The rx2660 is even later to market, but it will make up for it (at least HP hopes) by being very powerful and aggressively priced--good enough to give a two-socket ProLiant machine running Windows or Linux a run for the money. The machine offers from 1 GB to 32 GB of DDR2 main memory, three PCI-X or PCI-Express peripheral slots (customers get to choose, based on model), internal RAID 1, 5, or 6 data protection for the four SAS drives in the 2U form factor. The rx2660 supports 36 GB, 73 GB, and 146 GB SAS drives, and maxes out at 1.2 TB of internal storage.

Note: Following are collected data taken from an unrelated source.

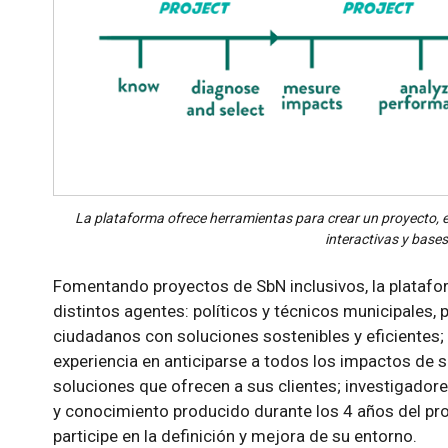
La plataforma ofrece herramientas para crear un proyecto, 
interactivas y bases
Fomentando proyectos de SbN inclusivos, la platafo
distintos agentes: políticos y técnicos municipales,
ciudadanos con soluciones sostenibles y eficientes;
experiencia en anticiparse a todos los impactos de s
soluciones que ofrecen a sus clientes; investigadore
y conocimiento producido durante los 4 años del pro
participe en la definición y mejora de su entorno.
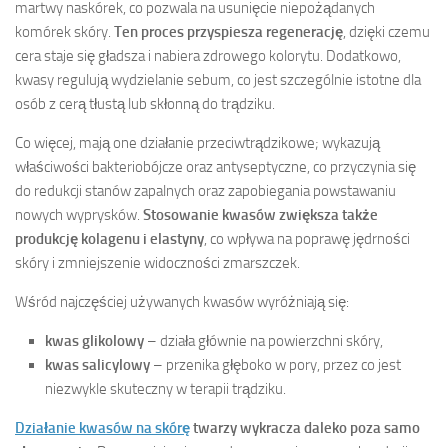
martwy naskórek, co pozwala na usunięcie niepożądanych
komórek skóry.
Ten proces przyspiesza regenerację
, dzięki czemu
cera staje się gładsza i nabiera zdrowego kolorytu. Dodatkowo,
kwasy regulują wydzielanie sebum, co jest szczególnie istotne dla
osób z cerą tłustą lub skłonną do trądziku.
Co więcej, mają one działanie przeciwtrądzikowe; wykazują
właściwości bakteriobójcze oraz antyseptyczne, co przyczynia się
do redukcji stanów zapalnych oraz zapobiegania powstawaniu
nowych wyprysków.
Stosowanie kwasów zwiększa także
produkcję kolagenu i elastyny
, co wpływa na poprawę jędrności
skóry i zmniejszenie widoczności zmarszczek.
Wśród najczęściej używanych kwasów wyróżniają się:
kwas glikolowy
– działa głównie na powierzchni skóry,
kwas salicylowy
– przenika głęboko w pory, przez co jest
niezwykle skuteczny w terapii trądziku.
Działanie kwasów na skórę
twarzy wykracza daleko poza samo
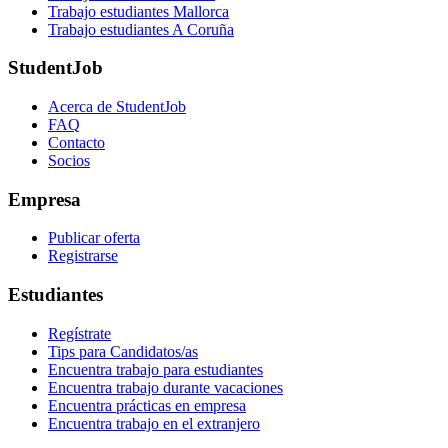
Trabajo estudiantes Mallorca
Trabajo estudiantes A Coruña
StudentJob
Acerca de StudentJob
FAQ
Contacto
Socios
Empresa
Publicar oferta
Registrarse
Estudiantes
Regístrate
Tips para Candidatos/as
Encuentra trabajo para estudiantes
Encuentra trabajo durante vacaciones
Encuentra prácticas en empresa
Encuentra trabajo en el extranjero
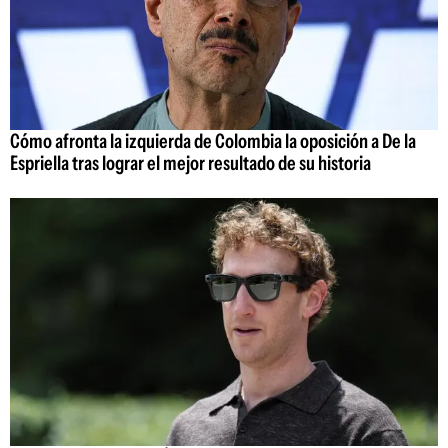
Cómo afronta la izquierda de Colombia la oposición a De la
Espriella tras lograr el mejor resultado de su historia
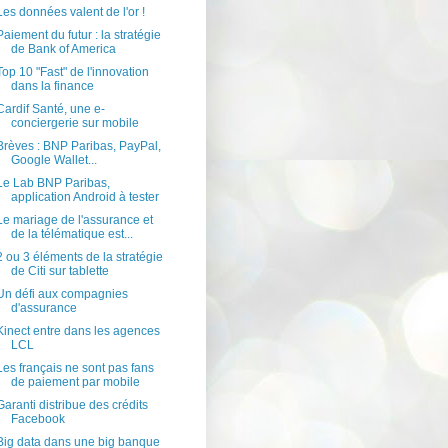
Les données valent de l'or !
Paiement du futur : la stratégie
de Bank of America
Top 10 "Fast" de l'innovation
dans la finance
Cardif Santé, une e-
conciergerie sur mobile
Brèves : BNP Paribas, PayPal,
Google Wallet...
Le Lab BNP Paribas,
application Android à tester
Le mariage de l'assurance et
de la télématique est...
2 ou 3 éléments de la stratégie
de Citi sur tablette
Un défi aux compagnies
d'assurance
Kinect entre dans les agences
LCL
Les français ne sont pas fans
de paiement par mobile
Garanti distribue des crédits
Facebook
Big data dans une big banque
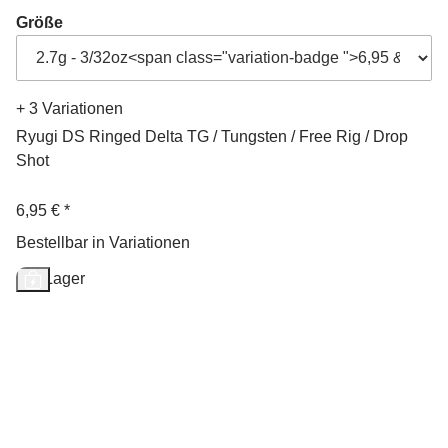
Größe
+ 3 Variationen
Ryugi DS Ringed Delta TG / Tungsten / Free Rig / Drop
Shot
6,95 €
*
Bestellbar in Variationen
Auf Lager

It supports three different Montecito parts: 1.4 GHz/12 MB, 1.6 GHz/6 MB, and 1.6 GHz/18 MB, and has two Gigabit Ethernet ports on the motherboard.
One obvious place where HP wants to push the rx2660 is into high performance supercomputing clusters, given the fast floating point processors in the Montecito chips. Up until now, the rx3660 was too fat for the amount of flops it delivered. The rx2660 is much more suited to HPC clusters, in that it is denser and has fewer high-end features that HPC customers don't want to pay for. The machine will also be available in a pedestal configuration for office rather than data center environments, and if fan noise is an issue, HP wants to sell you an rx2660 with a special reduced-noise pedestal case. An entry rx2660 will cost $4,931.

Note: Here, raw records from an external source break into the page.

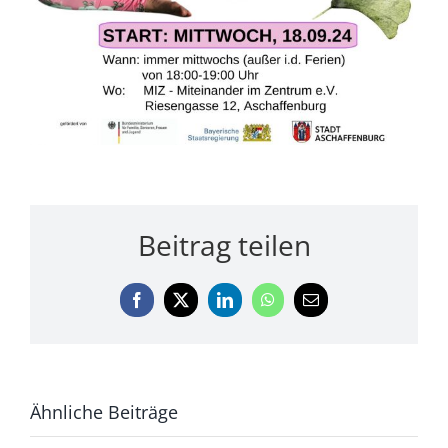
Beitrag teilen
Facebook
X
LinkedIn
WhatsApp
E-
Mail
Ähnliche Beiträge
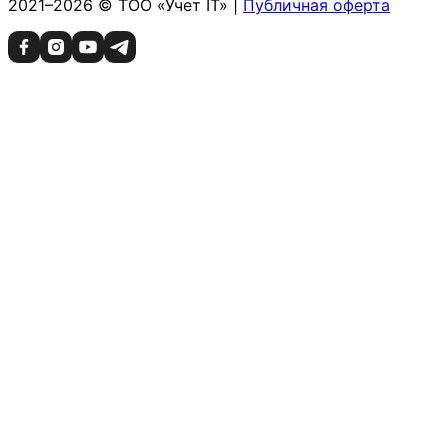
2021–2026 © ТОО «Учет IT» |
Публичная оферта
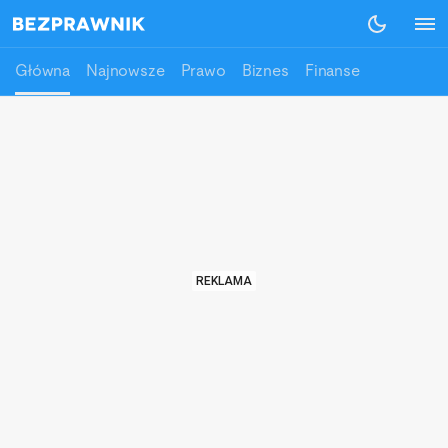
Główna
Najnowsze
Prawo
Biznes
Finanse
REKLAMA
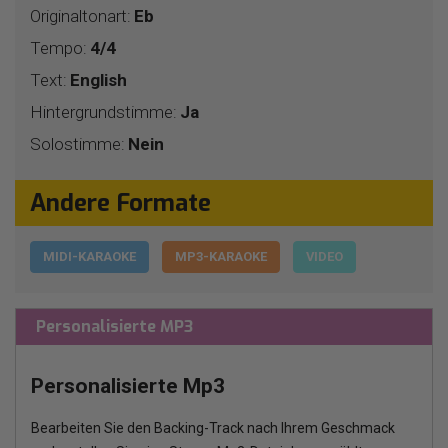
Originaltonart:
Eb
Tempo:
4/4
Text:
English
Hintergrundstimme:
Ja
Solostimme:
Nein
Andere Formate
MIDI-KARAOKE
MP3-KARAOKE
VIDEO
Personalisierte MP3
Personalisierte Mp3
Bearbeiten Sie den Backing-Track nach Ihrem Geschmack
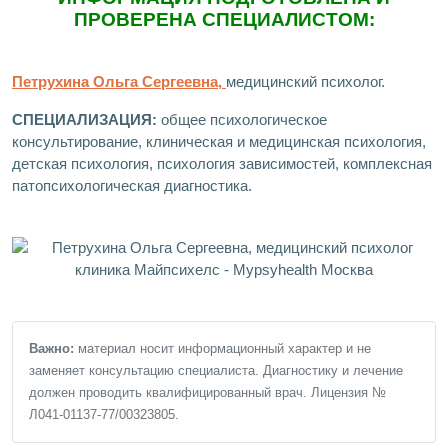
ПРОВЕРЕНА СПЕЦИАЛИСТОМ:
Петрухина Ольга Сергеевна,
медицинский психолог.
СПЕЦИАЛИЗАЦИЯ:
общее психологическое
консультирование, клиническая и медицинская психология,
детская психология, психология зависимостей, комплексная
патопсихологическая диагностика.
Важно:
материал носит информационный характер и не
заменяет консультацию специалиста. Диагностику и лечение
должен проводить квалифицированный врач. Лицензия №
Л041-01137-77/00323805.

HP's blade story when it comes to Itanium has been a little on the weak side, but it is hoping to get some HP-UX, OpenVMS, Linux, and Windows shops fired up about the Integrity BL860c blade, which is similar in feature set to the rx2660, but which plugs into HP's ProLiant c-Class blade chassis. The c-Class blades are a big improvement in density and performance over the prior generation of BladeSystem chasses, the e-Class and the p-Class.
The BL860c blade server is also based on the Titan chipset and has room for two dual-core Montecito chips. The blade supports the same Montecito variants, but offers more memory at a maximum of 48 GB. The blade, which sits vertically in the BladeSystem machine, has room for two SAS drives (side-by-side) at the top of the blade. It also includes a DVD drive tilted sideways, and supports three mezzanine cards for I/O expansion should customers want to add external peripherals. RAID 1 disk mirroring is supported on the motherboard of the BL860c blade.